03:02 21-12-2025

Delaware Supreme Court reinstates Elon Musk’s $139B Tesla compensation package

The Delaware Supreme Court has reinstated Elon Musk’s Tesla compensation package, approved in 2018 and later overturned by a lower court. The award is currently estimated at about $139 billion, lifted by Tesla’s rising share price. For Musk, the significance appears to be less about cash and more about accelerating his influence inside the company, something he has signaled repeatedly in public.

The package consists of options to buy roughly 304 million Tesla shares at a preferential price once performance goals were met—benchmarks the company has, in essence, already passed. If Musk exercises the full grant, his stake could rise from about 12.4% to roughly 18.1% on an expanded share base.
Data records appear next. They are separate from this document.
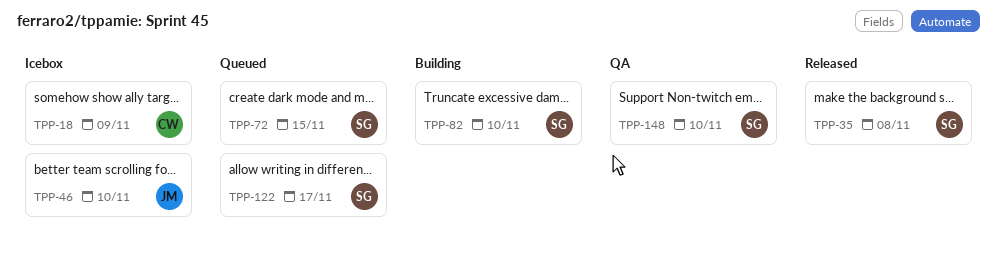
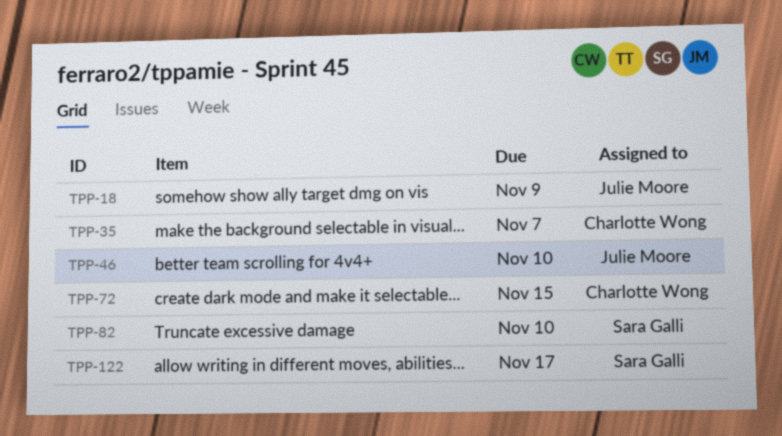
TPP-18, owner: Charlotte Wong -> Julie Moore
TPP-35, owner: Sara Galli -> Charlotte Wong
TPP-35, due: Nov 8 -> Nov 7
TPP-72, owner: Sara Galli -> Charlotte Wong
TPP-148: present -> none

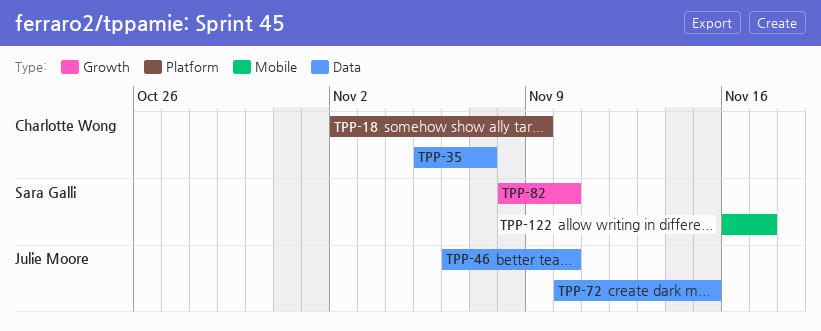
TPP-18, owner: Julie Moore -> Charlotte Wong
TPP-72, owner: Charlotte Wong -> Julie Moore

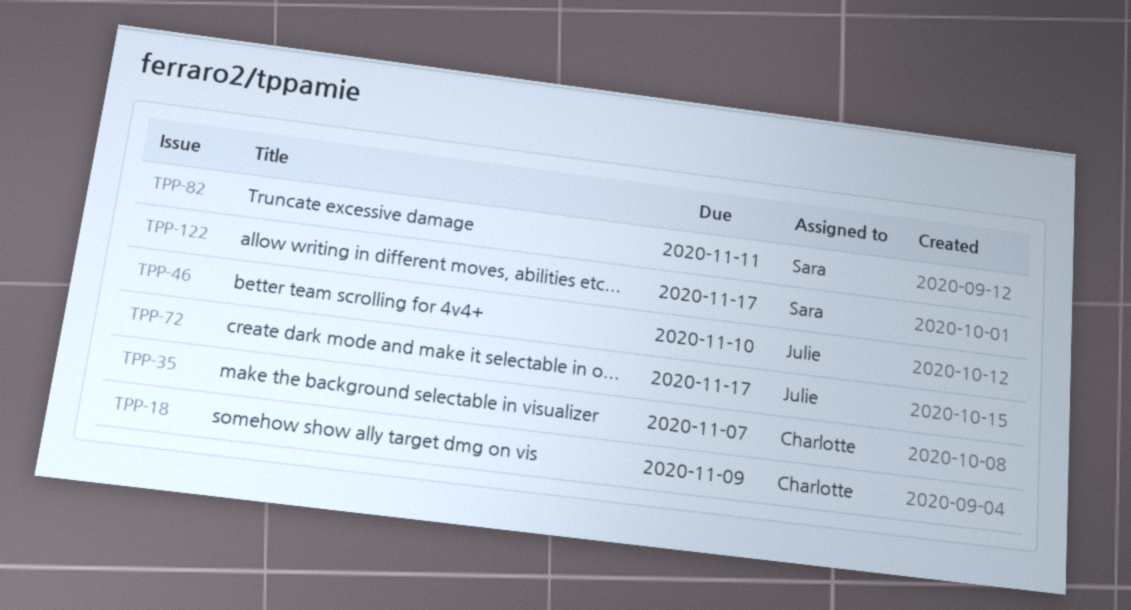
TPP-72, due: Nov 15 -> Nov 17
TPP-82, due: Nov 10 -> Nov 11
Market reaction was restrained: in after-hours trading the stock added less than 1 percent, a muted move that suggests the outcome was largely anticipated.

The dispute began with a minority shareholder lawsuit. In 2024, a court concluded that conflicts of interest and limited disclosure accompanied the plan’s approval. The Supreme Court has now said that voiding the award entirely was too harsh because it would leave the chief executive without compensation for years of work. In parallel, Tesla investors have already approved a new package that could prove even larger if future milestones are reached. For a company that leans on long-range goals, that vote reads like a bet on continuity.

Against that backdrop, Tesla has tightened its legal armor by shifting its state of incorporation to Texas, where the threshold for shareholder suits is higher. The move underscores a desire to curb courtroom risk as management sticks to its course.